A goal needs to stretch you slightly so you feel you can do it and it will need a real commitment from you. For instance, if you aim to lose 20lbs in one week, we all know that isn’t achievable. But setting a goal to loose 1lb and when you’ve achieved that, aiming to lose a further 1lb, will keep it achievable for you.
Reward each small achievement.
If its a big goal then when you are in the planning stage set the rewards. “Once I get the sales to $1000 a week I will take the family to Disneyland,” tell the family first, you now have created yourself a fan club AND someone to motivate you if things go astray. The feeling of success which this brings helps you to remain motivated.
This is not a synonym for easy. Realistic, in this case, means “do-able”. It means that the learning curve is not a vertical slope; that the skills needed to do the work are available; that the project fits with the overall strategy and goals of the organization. A realistic project may push the skills and knowledge of the people working on it but it shouldn’t break them.
Devise a plan or a way of getting there which makes the goal realistic.
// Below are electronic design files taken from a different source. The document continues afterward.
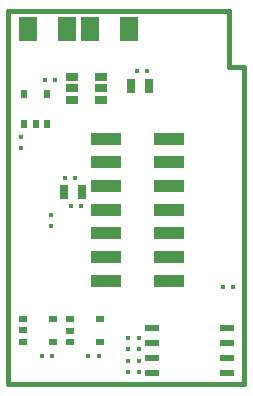
<source format=gbp>
G04 (created by PCBNEW-RS274X (2010-08-11 BZR 2448)-unstable) date Thu 16 Jun 2011 10:10:32 CST*
G01*
G70*
G90*
%MOIN*%
G04 Gerber Fmt 3.4, Leading zero omitted, Abs format*
%FSLAX34Y34*%
G04 APERTURE LIST*
%ADD10C,0.001000*%
%ADD11C,0.015000*%
%ADD12R,0.018100X0.018100*%
%ADD13R,0.025000X0.045000*%
%ADD14R,0.060000X0.080000*%
%ADD15R,0.045000X0.020000*%
%ADD16R,0.030000X0.020000*%
%ADD17R,0.020000X0.030000*%
%ADD18R,0.039400X0.027600*%
%ADD19R,0.098400X0.039400*%
G04 APERTURE END LIST*
G54D10*
G54D11*
X47244Y-51811D02*
X39370Y-51811D01*
X47244Y-41220D02*
X47244Y-41220D01*
X46732Y-41221D02*
X47244Y-41221D01*
X46732Y-39370D02*
X46732Y-41220D01*
X39370Y-51811D02*
X39370Y-39370D01*
X47244Y-41220D02*
X47244Y-51811D01*
X39370Y-39370D02*
X46732Y-39370D01*
G54D12*
X43370Y-50640D03*
X43720Y-50640D03*
X46520Y-48580D03*
X46870Y-48580D03*
X43720Y-50260D03*
X43370Y-50260D03*
X40810Y-46180D03*
X40810Y-46530D03*
X41250Y-44940D03*
X41600Y-44940D03*
X43720Y-51020D03*
X43370Y-51020D03*
X43720Y-51410D03*
X43370Y-51410D03*
X42390Y-50880D03*
X42040Y-50880D03*
X40840Y-50880D03*
X40490Y-50880D03*
X40580Y-41680D03*
X40930Y-41680D03*
X39800Y-43920D03*
X39800Y-43570D03*
G54D13*
X43475Y-41875D03*
X44075Y-41875D03*
X41820Y-45400D03*
X41220Y-45400D03*
G54D14*
X42086Y-39961D03*
X43386Y-39961D03*
G54D15*
X46670Y-51420D03*
X46670Y-50920D03*
X46670Y-50420D03*
X46670Y-49920D03*
X44170Y-49920D03*
X44170Y-50420D03*
X44170Y-50920D03*
X44170Y-51420D03*
G54D16*
X41430Y-50395D03*
X41430Y-49645D03*
X42430Y-50395D03*
X41430Y-50020D03*
X42430Y-49645D03*
G54D17*
X40655Y-43120D03*
X39905Y-43120D03*
X40655Y-42120D03*
X40280Y-43120D03*
X39905Y-42120D03*
G54D16*
X39860Y-50385D03*
X39860Y-49635D03*
X40860Y-50385D03*
X39860Y-50010D03*
X40860Y-49635D03*
G54D18*
X41510Y-42320D03*
X41510Y-41945D03*
X41510Y-41572D03*
X42454Y-41570D03*
X42454Y-41948D03*
X42454Y-42320D03*
G54D12*
X43650Y-41375D03*
X44000Y-41375D03*
X41810Y-45870D03*
X41460Y-45870D03*
G54D19*
X44729Y-43630D03*
X42642Y-43630D03*
X44729Y-44417D03*
X42642Y-44417D03*
X44729Y-45205D03*
X42642Y-45205D03*
X44729Y-45992D03*
X42642Y-45992D03*
X44729Y-46780D03*
X42642Y-46780D03*
X44729Y-47567D03*
X42642Y-47567D03*
X44729Y-48354D03*
X42642Y-48354D03*
G54D14*
X40019Y-39961D03*
X41319Y-39961D03*
M02*

</source>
The goal needs to be realistic for you and where you are at the moment. A goal of never again eating sweets, cakes, crisps and chocolate may not be realistic for someone who really enjoys these foods.
For instance, it may be more realistic to set a goal of eating a piece of fruit each day instead of one sweet item. You can then choose to work towards reducing the amount of sweet products gradually as and when this feels realistic for you.
Be sure to set goals that you can attain with some effort! Too difficult and you set the stage for failure, but too low sends the message that you aren’t very capable. Set the bar high enough for a satisfying achievement!
Putting an end point on your goal gives you a clear target to work towards.
If you don’t set a time, the commitment is too vague.
It tends not to happen because you feel you can start at any time. Without a time limit, there’s no urgency to start taking action now.
Time must be measurable, attainable and realistic.
Everyone will benefit from goals and objectives if they are SMART. SMART, is the instrument to apply in setting your goals and objectives.